Although we completed it towards the end of my summer term, Lauren and I went over my mid-project evaluation/check-in this week–considering that this internship will be continuing possibly for the remainder of the school year, it might just be accurate as mid-internship. For ratings, she gave me 5s in all categories except a 4 in punctuality. This was mainly because of the mix-up in meeting start times for our team brainstorm, which she acknowledges was not my fault, nevertheless, punctuality is something I can admit to needing to work on (and care more about in general).
She originally also had given me a 4 in demonstrating understanding of organizational mission and goals, but after observing me complete an interview she changed that to a 5. She was impressed at how much I have managed to soak up in such a little time and what a seemingly comprehensive understanding I have of the complexities and inter-workings of personalities within this project. I honestly feel like I have only touched the tip of the iceberg, but in talking with Lauren, Steve, and Jim I do understand that I have been granted a very unique window into this project as the first person to really sit down and listen with completely open ears to each individual one at a time since probably the case assessment was done years ago.

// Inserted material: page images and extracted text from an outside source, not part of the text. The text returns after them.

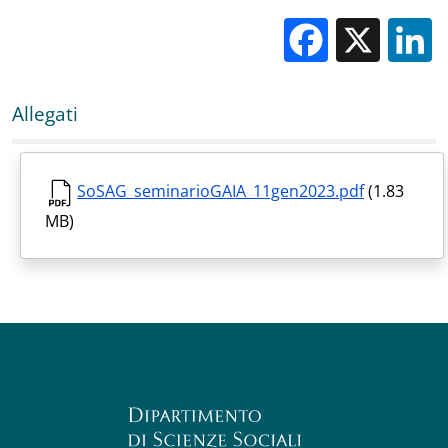
Facebo
X
Allegati
SoSAG_seminarioGAIA_11gen2023.pdf
(1.83
MB)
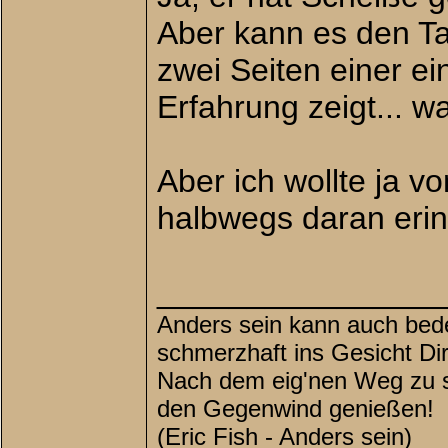
Aber kann es den T
zwei Seiten einer ei
Erfahrung zeigt... w
Aber ich wollte ja 
halbwegs daran erin
________________
Anders sein kann auch bede
schmerzhaft ins Gesicht Di
Nach dem eig'nen Weg zu su
den Gegenwind genießen!
(Eric Fish - Anders sein)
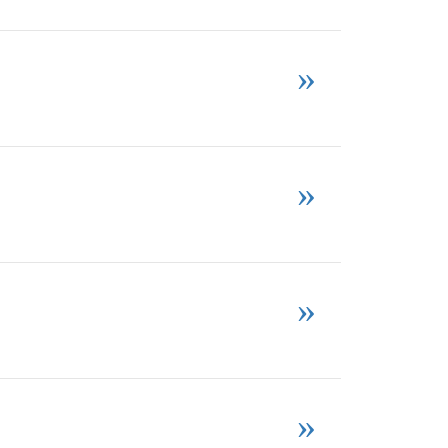
»
»
»
»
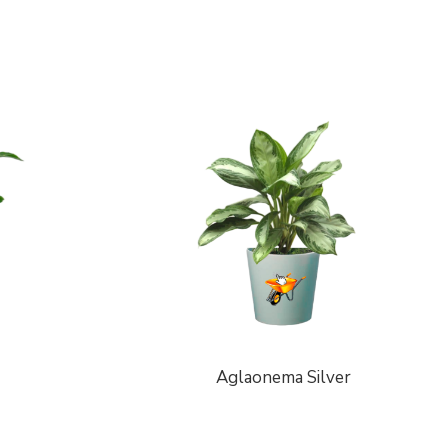
Aglaonema Silver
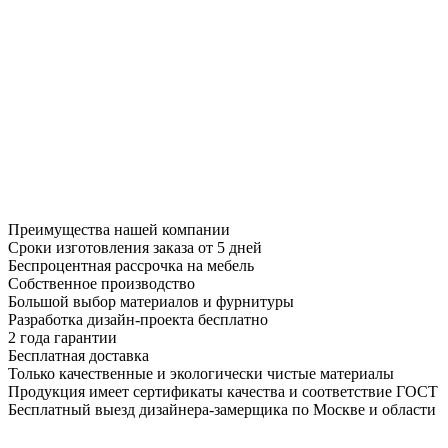
Преимущества нашей компании
Сроки изготовления заказа от 5 дней
Беспроцентная рассрочка на мебель
Собственное производство
Большой выбор материалов и фурнитуры
Разработка дизайн-проекта бесплатно
2 года гарантии
Бесплатная доставка
Только качественные и экологически чистые материалы
Продукция имеет сертификаты качества и соответствие ГОСТ
Бесплатный выезд дизайнера-замерщика по Москве и области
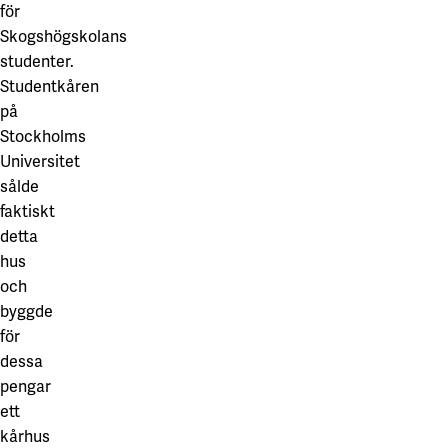
Våra projekt
för
Innovation och forskningssamverkan
Karlstad
Skogshögskolans
studenter.
Karlstads universitet
Studentkåren
Gävle
på
Stockholms
Högskolan i Gävle
Universitet
Skövde
sålde
faktiskt
Högskolan i Skövde
detta
hus
Borås
och
Högskolan i Borås
byggde
för
dessa
pengar
ett
kårhus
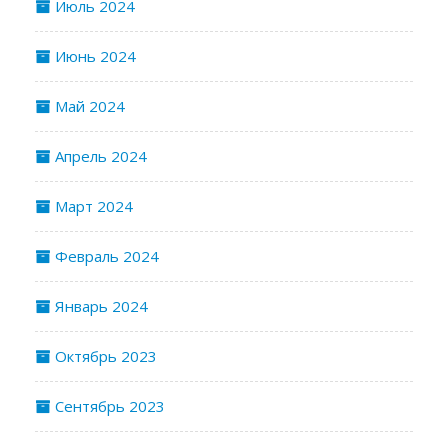
Июль 2024
Июнь 2024
Май 2024
Апрель 2024
Март 2024
Февраль 2024
Январь 2024
Октябрь 2023
Сентябрь 2023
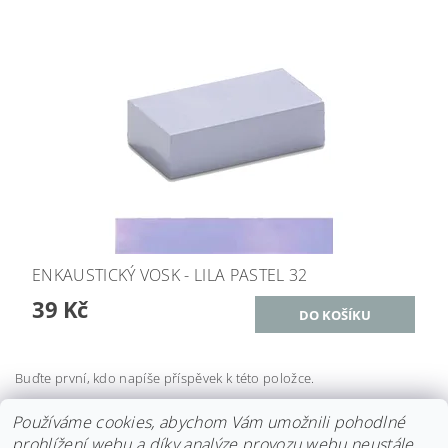
ENKAUSTICKÝ VOSK - LILA PASTEL 32
39 Kč
Buďte první, kdo napíše příspěvek k této položce.
Přidat komentář
Používáme cookies, abychom Vám umožnili pohodlné
prohlížení webu a díky analýze provozu webu neustále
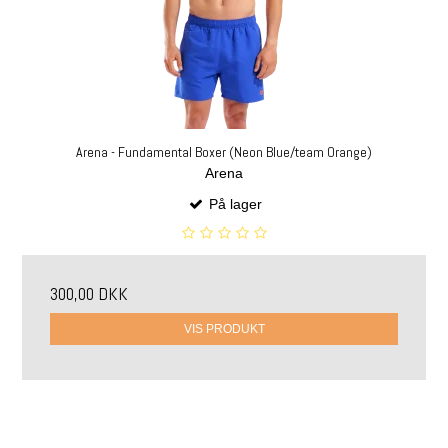
Arena - Fundamental Boxer (Neon Blue/team Orange)
Arena
På lager
300,00 DKK
VIS PRODUKT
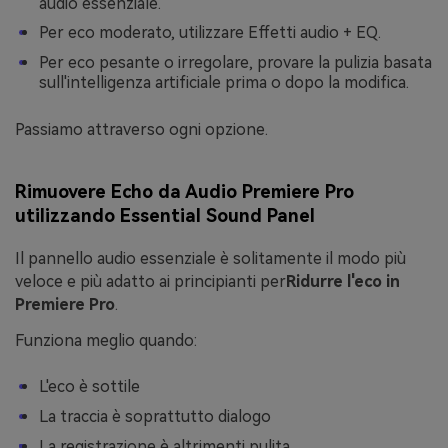
audio essenziale.
Per eco moderato, utilizzare Effetti audio + EQ.
Per eco pesante o irregolare, provare la pulizia basata
sull'intelligenza artificiale prima o dopo la modifica.
Passiamo attraverso ogni opzione.
Rimuovere Echo da Audio Premiere Pro
utilizzando Essential Sound Panel
Il pannello audio essenziale è solitamente il modo più
veloce e più adatto ai principianti per
Ridurre l'eco in
Premiere Pro
.
Funziona meglio quando:
L'eco è sottile
La traccia è soprattutto dialogo
La registrazione è altrimenti pulita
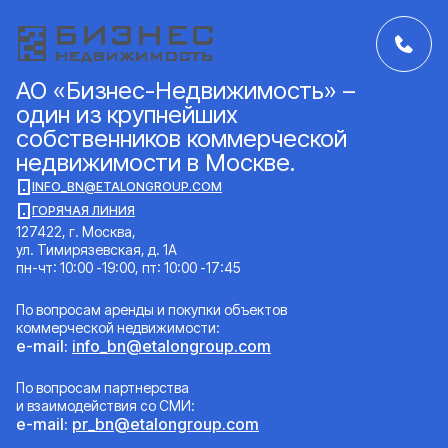
АО «Бизнес-Недвижимость» –
один из крупнейших
собственников коммерческой
недвижимости в Москве.
INFO_BN@ETALONGROUP.COM
ГОРЯЧАЯ ЛИНИЯ
127422, г. Москва,
ул. Тимирязевская, д. 1А
пн-чт: 10:00 -19:00, пт: 10:00 -17:45
По вопросам аренды и покупки объектов
коммерческой недвижимости:
e-mail:
info_bn@etalongroup.com
По вопросам партнерства
и взаимодействия со СМИ:
e-mail:
pr_bn@etalongroup.com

Her final comment really touched me. She complimented me on how “brave” I have been to just go out and do these interviews with complete strangers and in far flung locations. I never think of myself as brave, I’m such an introvert in the classical social, mingling scenes, but this isn’t the first time I’ve been labeled as such. I suppose it is one of my greatest strengths I bring to a project. I have no fear of power, given appropriate circumstances, I have no problem talking to any big wig in any big fancy, metal screening building. I grew up an only child with more adults than kids for friends till I was half way through primary school. I forget that not everyone fears the playground, but relishes the opportunity to talk to the principal over lunch. I still need to figure out the playground (or the networking happy hour), but I can’t forget that I bring a different type of bravery to the table.

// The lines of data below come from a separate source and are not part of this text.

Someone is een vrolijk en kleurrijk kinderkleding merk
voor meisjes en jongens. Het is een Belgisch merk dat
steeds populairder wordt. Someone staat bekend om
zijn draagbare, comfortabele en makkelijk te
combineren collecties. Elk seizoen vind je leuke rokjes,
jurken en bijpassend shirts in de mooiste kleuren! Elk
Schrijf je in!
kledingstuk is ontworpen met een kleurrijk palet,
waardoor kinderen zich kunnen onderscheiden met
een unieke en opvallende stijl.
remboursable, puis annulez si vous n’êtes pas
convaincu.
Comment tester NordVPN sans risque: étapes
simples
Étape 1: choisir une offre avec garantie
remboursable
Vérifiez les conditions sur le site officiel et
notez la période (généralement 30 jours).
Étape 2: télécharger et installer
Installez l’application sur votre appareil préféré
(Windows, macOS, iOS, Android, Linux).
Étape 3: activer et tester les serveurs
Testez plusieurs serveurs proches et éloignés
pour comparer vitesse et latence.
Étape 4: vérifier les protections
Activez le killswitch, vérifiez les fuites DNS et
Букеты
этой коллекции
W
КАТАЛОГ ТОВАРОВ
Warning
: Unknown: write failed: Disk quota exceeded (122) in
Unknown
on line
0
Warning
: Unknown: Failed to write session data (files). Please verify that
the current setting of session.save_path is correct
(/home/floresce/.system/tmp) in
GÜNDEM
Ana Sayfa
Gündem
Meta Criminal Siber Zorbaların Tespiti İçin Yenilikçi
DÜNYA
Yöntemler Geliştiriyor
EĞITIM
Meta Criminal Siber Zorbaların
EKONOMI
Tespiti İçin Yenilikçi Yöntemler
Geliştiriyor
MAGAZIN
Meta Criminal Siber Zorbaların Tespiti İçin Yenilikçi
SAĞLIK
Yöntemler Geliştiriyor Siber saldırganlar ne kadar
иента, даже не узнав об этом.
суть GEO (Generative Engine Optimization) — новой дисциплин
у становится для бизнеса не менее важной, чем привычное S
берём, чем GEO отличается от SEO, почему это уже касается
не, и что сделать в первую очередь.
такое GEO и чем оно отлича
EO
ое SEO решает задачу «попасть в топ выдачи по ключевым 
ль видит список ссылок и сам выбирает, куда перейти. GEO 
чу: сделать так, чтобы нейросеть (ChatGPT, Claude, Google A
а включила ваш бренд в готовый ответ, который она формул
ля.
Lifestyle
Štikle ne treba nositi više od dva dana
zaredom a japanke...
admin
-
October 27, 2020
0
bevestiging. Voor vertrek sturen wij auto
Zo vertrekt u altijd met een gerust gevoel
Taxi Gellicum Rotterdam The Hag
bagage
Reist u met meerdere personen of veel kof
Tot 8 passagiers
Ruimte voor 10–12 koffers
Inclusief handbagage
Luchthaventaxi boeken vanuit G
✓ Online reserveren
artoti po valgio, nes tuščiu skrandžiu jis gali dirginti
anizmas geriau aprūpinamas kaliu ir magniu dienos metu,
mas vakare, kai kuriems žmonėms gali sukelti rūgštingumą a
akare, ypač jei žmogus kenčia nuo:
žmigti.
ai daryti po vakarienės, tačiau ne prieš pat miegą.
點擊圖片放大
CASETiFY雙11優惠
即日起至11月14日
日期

Had a mid-project, or really more like pre-project check-in with Mari and Sarah today. Since they as NPCC are basically contractors, they have less ability to direct the interns so wanted to check-in to see how things are going. Overall, aside from thinking we bought two wide of binders (ha!), things are going well and I am super excited for the upcoming Citizens Initiative Review. I’m still not exactly sure what my tasks will be during the event, but I will be ready to jump in to anything.